L’organisation paysanne SPI lutte pour la souveraineté alimentaire en Indonésie

Membre de la Via Campesina et partenaire du CCFD-Terre Solidaire, Serikat Petani Indonesia (SPI) est une organisation paysanne qui travaille à la promotion de la souveraineté alimentaire de l’Indonésie. Un an après l’élection du nouveau chef d’Etat Joko Widodo, qu’en est-t-il des enjeux et perspectives ?
De passage à Paris, Zainal Arifin Fuad, Chef du Département Relations Internationales de SPI, partage quelques éléments d’analyse.

Auteur(s) : SPI

Quelle est la vocation de Serikat Petani Indonesia ?

En Indonésie autour de 40 % de la population active est paysanne et parmi ces paysans 70 % n’ont pas de terre ou moins d’1,5 hectare.
Notre organisation qui compte 700 000 membres entend les renforcer sur les plans économique, politique et culturel dans un objectif de souveraineté alimentaire.
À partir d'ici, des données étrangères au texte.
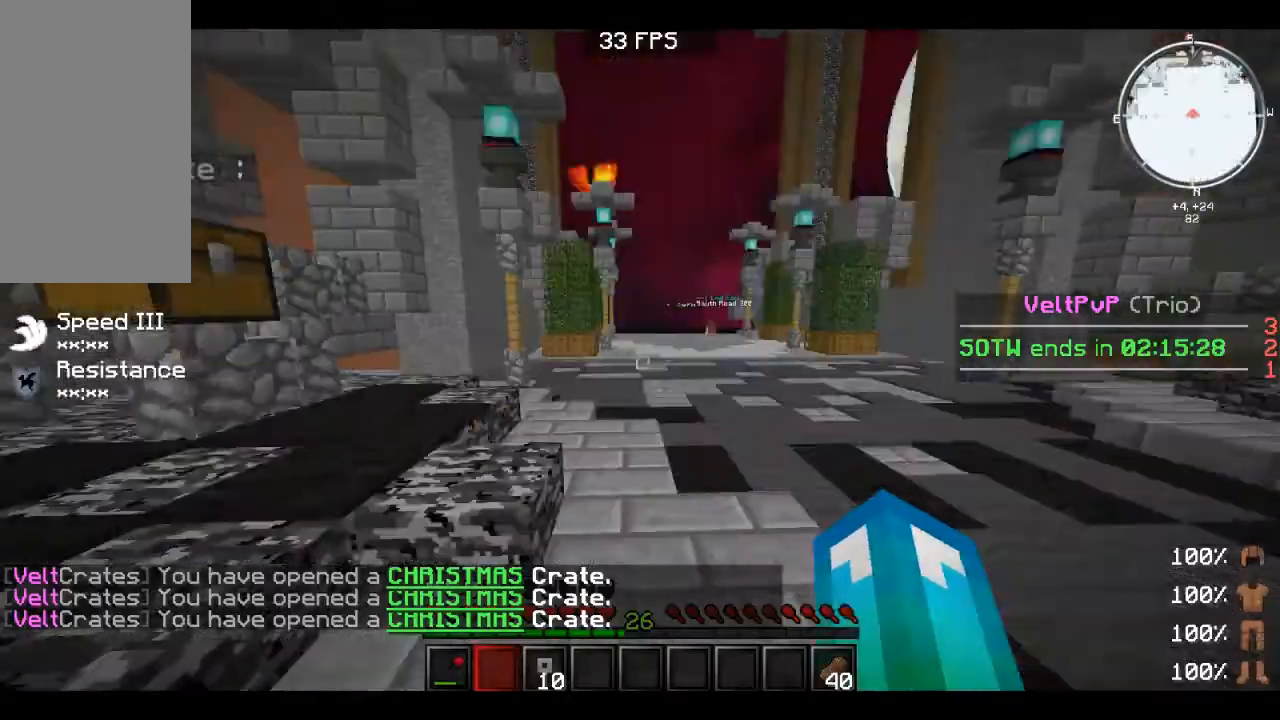
Gameplay with keyboard and mouse; each line is a JSON object with the keys and mouse buttons held at the frame after it. "events" lists presses ("down") and releases ("up") of "a", "d", "s", "space", "w", "mouse_left" and "mouse_right" between this image and that frame as [ms after this image, input, new state], when the widget could be followed in between. "mouse_left", "mouse_right" = the "left", "right" buttons of the "mouse" list. No other keys are recorded. Fast repeated clicks can show as one long hold. Mouse movement is not recorded.
{"keys": [], "mouse": []}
Economique, en les aidant à s’organiser en coopérative et en les formant aux pratiques agro-écologiques.
Politique, en cherchant à peser sur les lois et la mise en œuvre de la réforme agraire, sachant que l’histoire paysanne est depuis la colonisation une longue histoire de subordination.
Et enfin culturel : en redonnant leur dignité aux paysans tout en mettant l’accent sur les actions collectives, l’esprit de compétition et l’individualisme n’ayant pas épargné l’Indonésie.

Comment définissez-vous la souveraineté alimentaire à laquelle SPI aspire ?

La souveraineté alimentaire implique que les populations paysannes aient le droit de disposer de la terre et ce, dans le respect de celle-ci, donc sans recourir à des intrants chimiques. Elle implique également une dimension locale : utilisation de semences locales et circuits de distribution courts.
Le concept de souveraineté alimentaire se distingue donc de celui de sécurité alimentaire prônée par la FAO qui ne pose la question de l’alimentation qu’en termes d’accessibilité aux aliments pour la population ou les pays.
Où la nourriture est-elle produite ? Par qui ? Comment ? Les partisans de la sécurité alimentaire s’en fichent, ce qui laisse des opportunités énormes aux compagnies agro-alimentaires au détriment des paysans.
Une des grandes victoires de SPI est d’avoir réussi en 2009, après six ans de lutte, à ce que le terme de souveraineté alimentaire soit ajouté à celui de sécurité alimentaire dans la loi indonésienne. Mais les obstacles à sa mise en œuvre n’ont pas disparu pour autant.

Quels en sont les principaux obstacles ?

D’abord l’accès à la terre. Dans la ligne droite des préceptes du FMI et de la Banque mondiale, les gouvernements indonésiens ont toujours privilégié les cultures d’exportation et les grandes concessions gérées par les compagnies agro-alimentaires, la fonction des paysans se réduisant à celle de simples ouvriers agricoles.
Une grande partie des terres cultivables sont également accaparées pour la production d’huile de palme comme agro-carburant, l’exploitation minière ou encore par des compagnies immobilières.
Par ailleurs les accords de libre échange obtenus par l’Organisation mondiale du commerce (OMC) ou le Free Trade Agreement (FTA) [1]de l’UE vont à l’encontre de la protection des marchés locaux que nous appelons de nos vœux. Dans le moindre village indonésien, on trouve aujourd’hui du piments ou des oignons importés de Chine qui viennent concurrencer ceux des petits producteurs locaux.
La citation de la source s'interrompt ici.